Yes. They can take you to civil court over the balance you owe. Win, and they hold a judgment that — depending on your state — can mean garnished wages or a levy on your bank account. In practice most payday lenders skip it, because chasing one borrower costs more than they'd ever collect. On larger balances, though, take the threat seriously.

How long can a payday lender collect on a defaulted loan?

There's a clock on it. Each state sets a statute of limitations — usually 3–6 years from the day you defaulted. Once it runs out, the debt is "time-barred" and a court won't enforce it, even though some collectors keep trying. One trap to know: a single payment can restart that clock, so talk to an attorney before you pay a dime on an old debt.

Will defaulting on a payday loan hurt my credit?

It depends on where the debt lands. Sit with the original lender? Usually no hit — most don't report. Sold to collections? Now it stings: a collections account often knocks 50–100+ points off your FICO. Sued and lost? The judgment becomes public record and lands on your credit report.

What if multiple payday lenders pull on the same day?

Move fast and put it in writing. Revoke ACH authorization on the loans that are about to hit. Then pay one outright by another method — pick the smallest if you can. Once you've revoked, the rest can't lawfully pull again, and they have to set you up on an EPP or a payment plan.

Does bankruptcy ruin my life?

No. It looks worse than it plays out. Yes, it sits on your credit report for 7–10 years, but the sting fades fast and most people are back on their feet financially in 2–4 years. When subprime debt has you buried, bankruptcy is often the quickest way out — just weigh credit counseling and a DMP first.

Can I negotiate a settlement directly with the lender?

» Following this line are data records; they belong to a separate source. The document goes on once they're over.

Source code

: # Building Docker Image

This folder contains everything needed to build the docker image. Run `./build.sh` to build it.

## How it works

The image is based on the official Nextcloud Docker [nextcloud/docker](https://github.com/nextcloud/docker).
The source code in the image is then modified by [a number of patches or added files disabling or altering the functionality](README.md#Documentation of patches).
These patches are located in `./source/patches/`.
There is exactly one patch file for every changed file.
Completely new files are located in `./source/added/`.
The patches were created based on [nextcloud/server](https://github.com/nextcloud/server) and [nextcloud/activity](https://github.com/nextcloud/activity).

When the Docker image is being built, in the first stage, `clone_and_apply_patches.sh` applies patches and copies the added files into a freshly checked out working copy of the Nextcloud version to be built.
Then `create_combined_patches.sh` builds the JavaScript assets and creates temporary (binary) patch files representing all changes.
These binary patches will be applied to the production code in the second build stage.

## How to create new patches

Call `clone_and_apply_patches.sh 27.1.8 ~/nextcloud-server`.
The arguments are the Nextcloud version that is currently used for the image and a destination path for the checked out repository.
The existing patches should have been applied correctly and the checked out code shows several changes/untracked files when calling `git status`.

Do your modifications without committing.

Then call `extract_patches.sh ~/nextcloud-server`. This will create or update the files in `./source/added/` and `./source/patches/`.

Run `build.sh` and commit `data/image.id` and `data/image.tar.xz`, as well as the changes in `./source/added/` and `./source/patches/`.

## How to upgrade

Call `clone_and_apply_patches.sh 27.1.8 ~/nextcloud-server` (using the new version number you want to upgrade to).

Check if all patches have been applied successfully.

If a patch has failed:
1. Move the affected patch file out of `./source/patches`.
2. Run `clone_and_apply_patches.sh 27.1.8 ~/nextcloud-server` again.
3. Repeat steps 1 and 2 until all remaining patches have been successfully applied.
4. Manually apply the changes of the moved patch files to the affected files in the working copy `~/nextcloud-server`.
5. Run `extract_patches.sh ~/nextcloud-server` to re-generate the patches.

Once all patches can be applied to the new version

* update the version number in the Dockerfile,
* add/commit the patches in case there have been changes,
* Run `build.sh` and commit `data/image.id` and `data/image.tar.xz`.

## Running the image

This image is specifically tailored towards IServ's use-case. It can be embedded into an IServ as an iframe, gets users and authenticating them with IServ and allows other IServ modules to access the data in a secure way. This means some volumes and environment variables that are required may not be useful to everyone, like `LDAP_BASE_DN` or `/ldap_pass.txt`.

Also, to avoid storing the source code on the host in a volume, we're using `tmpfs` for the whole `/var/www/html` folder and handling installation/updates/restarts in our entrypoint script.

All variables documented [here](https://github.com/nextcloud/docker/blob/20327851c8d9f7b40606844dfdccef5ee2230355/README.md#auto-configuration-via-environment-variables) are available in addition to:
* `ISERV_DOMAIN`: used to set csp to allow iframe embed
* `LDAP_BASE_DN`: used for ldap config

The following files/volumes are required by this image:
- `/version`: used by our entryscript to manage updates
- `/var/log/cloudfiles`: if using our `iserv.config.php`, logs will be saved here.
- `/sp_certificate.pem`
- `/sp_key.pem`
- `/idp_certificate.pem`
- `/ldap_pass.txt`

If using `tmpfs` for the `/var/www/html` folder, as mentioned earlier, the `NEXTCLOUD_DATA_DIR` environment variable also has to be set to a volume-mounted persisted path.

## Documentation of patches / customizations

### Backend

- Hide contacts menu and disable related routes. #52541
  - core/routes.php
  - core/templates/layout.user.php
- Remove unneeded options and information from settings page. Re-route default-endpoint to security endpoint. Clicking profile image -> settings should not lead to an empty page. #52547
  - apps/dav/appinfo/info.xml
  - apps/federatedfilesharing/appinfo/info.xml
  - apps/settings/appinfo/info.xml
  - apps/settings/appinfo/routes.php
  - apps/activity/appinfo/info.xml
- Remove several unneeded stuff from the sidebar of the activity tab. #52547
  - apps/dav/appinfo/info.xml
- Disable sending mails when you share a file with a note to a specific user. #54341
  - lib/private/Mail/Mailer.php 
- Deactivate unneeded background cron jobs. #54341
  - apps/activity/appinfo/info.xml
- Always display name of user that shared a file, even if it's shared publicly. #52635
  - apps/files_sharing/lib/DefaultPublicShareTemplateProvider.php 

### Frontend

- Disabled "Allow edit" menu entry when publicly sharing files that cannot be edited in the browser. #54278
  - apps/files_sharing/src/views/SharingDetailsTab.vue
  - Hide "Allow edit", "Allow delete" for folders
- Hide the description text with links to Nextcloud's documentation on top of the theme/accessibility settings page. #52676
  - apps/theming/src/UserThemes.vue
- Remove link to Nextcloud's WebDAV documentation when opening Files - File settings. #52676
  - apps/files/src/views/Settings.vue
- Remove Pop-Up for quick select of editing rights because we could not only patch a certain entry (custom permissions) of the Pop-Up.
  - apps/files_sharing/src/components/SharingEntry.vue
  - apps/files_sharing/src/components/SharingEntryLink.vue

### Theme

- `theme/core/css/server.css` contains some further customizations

You can, and your odds go up once the debt is 60–90+ days late and they're thinking about selling it off. Offer 30–50% of the balance as a single payoff. Before you send anything, get it in writing — and make sure it says "this resolves all amounts due." Heads up: a deal like this may show as "settled — paid less than full" on your credit reports.

Is there a payday loan amnesty program?

There's nothing nationwide — no federal amnesty exists right now. A few states have run one-off programs after a lender went under, like the CashCall settlement. Your best move is to check your state regulator's website to see if anything's active.